# WHAT YOU NEED TO DO:
Echo the text of every row below line for line, omitting the pictures.

# Rows taken from a collection:
Segment Open

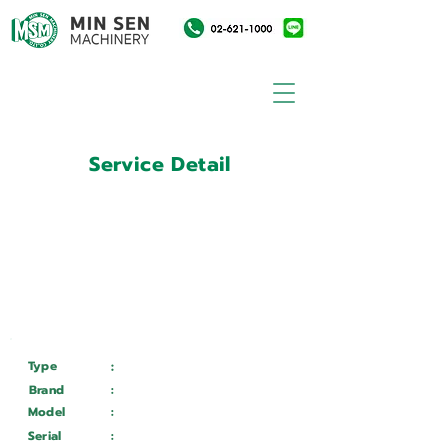
Service Detail
:
Customer ID
11023909
Customer Name
:
บริษัท โอเอ็มเอส ออยล์ฟิลด์ เซ
อร์วิสซิล(ประเทศไทย)
จำกัด(สงขลา)
Type
:
Services
Brand
:
Mazak
Model
:
POWER_MASTER_N
Serial
:
266404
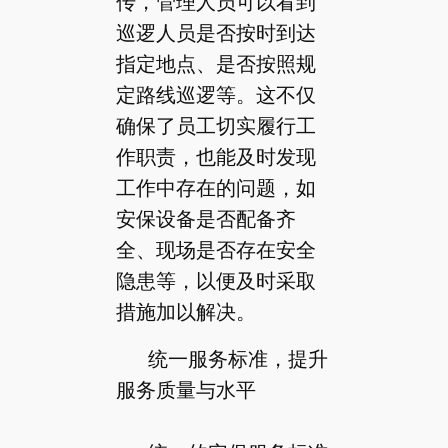
传，管理人员可以看到
巡逻人员是否按时到达
指定地点、是否按照规
定路线巡逻等。这不仅
确保了员工切实履行工
作职责，也能及时发现
工作中存在的问题，如
安保设备是否配备齐
全、现场是否存在安全
隐患等，以便及时采取
措施加以解决。
统一服务标准，提升
服务质量与水平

Segment Closed

# SOLUTION TO THIS EXERCISE:
Service Detail
:
Customer ID
11023909
Customer Name
:
บริษัท โอเอ็มเอส ออยล์ฟิลด์ เซ
อร์วิสซิล(ประเทศไทย)
จำกัด(สงขลา)
Type
:
Services
Brand
:
Mazak
Model
:
POWER_MASTER_N
Serial
:
266404
传，管理人员可以看到
巡逻人员是否按时到达
指定地点、是否按照规
定路线巡逻等。这不仅
确保了员工切实履行工
作职责，也能及时发现
工作中存在的问题，如
安保设备是否配备齐
全、现场是否存在安全
隐患等，以便及时采取
措施加以解决。
统一服务标准，提升
服务质量与水平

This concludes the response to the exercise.